Do you think the enterprise aspect of social media will remain solid?

My nephew and niece are teenagers and when they communicate with me they don’t send me an email or call me on the phone, they send me a message on Facebook or they start following me on Twitter. That’s how the new generation is communicating; they’re using these social channels as their medium; that’s the way for them to engage. Enterprises have to communicate with customers the way they want to be communicated with and that includes social media channels.

Do you notice any differences in social media use in Silicon Valley compared to Europe?

First and foremost Twitter is still a lot bigger in the U.S than it is here in Europe. In Silicon Valley, the social presence and the various ways we embrace social channels in our day to day routines is much more natural. It’s much more saturated in the culture there than you see elsewhere, but I think that’s mainly because it’s a first mover society.

How can businesses use social CRM to specifically measure their return on investment (ROI)?

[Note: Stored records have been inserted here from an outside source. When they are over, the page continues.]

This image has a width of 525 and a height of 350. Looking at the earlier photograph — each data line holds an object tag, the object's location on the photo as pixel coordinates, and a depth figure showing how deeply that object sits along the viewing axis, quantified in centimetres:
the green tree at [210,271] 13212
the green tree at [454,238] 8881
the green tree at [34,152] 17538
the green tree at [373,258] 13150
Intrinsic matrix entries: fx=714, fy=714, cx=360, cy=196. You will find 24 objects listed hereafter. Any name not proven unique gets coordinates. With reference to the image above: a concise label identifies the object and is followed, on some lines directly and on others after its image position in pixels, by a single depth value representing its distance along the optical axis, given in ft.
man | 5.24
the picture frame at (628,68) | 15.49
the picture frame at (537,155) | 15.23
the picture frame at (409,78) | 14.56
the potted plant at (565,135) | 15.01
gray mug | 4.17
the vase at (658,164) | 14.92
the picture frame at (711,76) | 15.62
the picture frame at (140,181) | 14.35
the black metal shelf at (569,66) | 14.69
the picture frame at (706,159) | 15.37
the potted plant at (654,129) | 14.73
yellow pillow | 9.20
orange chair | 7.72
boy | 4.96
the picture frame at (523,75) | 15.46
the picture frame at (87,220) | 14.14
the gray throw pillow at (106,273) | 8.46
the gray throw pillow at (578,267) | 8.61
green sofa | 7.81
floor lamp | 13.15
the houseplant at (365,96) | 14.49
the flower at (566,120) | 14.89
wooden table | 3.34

The economy is very much changing. Businesses used to count their revenue on how much it can sell to you right now. More businesses are now turning into subscriptions businesses, within a subscription economy; meaning it’s the long term engagement with a customer that matters. It is better to get someone to pay $10 each month than it is for them to pay $100 right now. That kind of long term perspective on the business relationship – and on your revenue stream – changes how you engage with customers. Long term relationships support the subscription economy very well.

Isn’t that ROI hard to measure? What are some signals companies should look for?

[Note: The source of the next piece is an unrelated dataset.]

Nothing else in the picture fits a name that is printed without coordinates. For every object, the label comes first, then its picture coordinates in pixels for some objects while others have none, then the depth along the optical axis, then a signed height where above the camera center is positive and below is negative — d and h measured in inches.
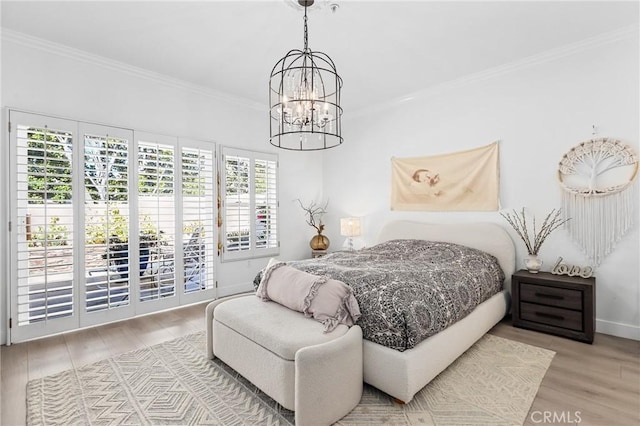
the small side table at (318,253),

Businesses have to rethink their businesses model so it is better suited for the subscription economy. They need to be able to sell products that have a long term perspective, rather than just focusing on the short term. In that regard, it becomes easy to say that you are reducing your churn and increasing your retention when its something that you can see on your bottom line. Lowering churn is something that is directly driven by your customer relationships and your social media relationships.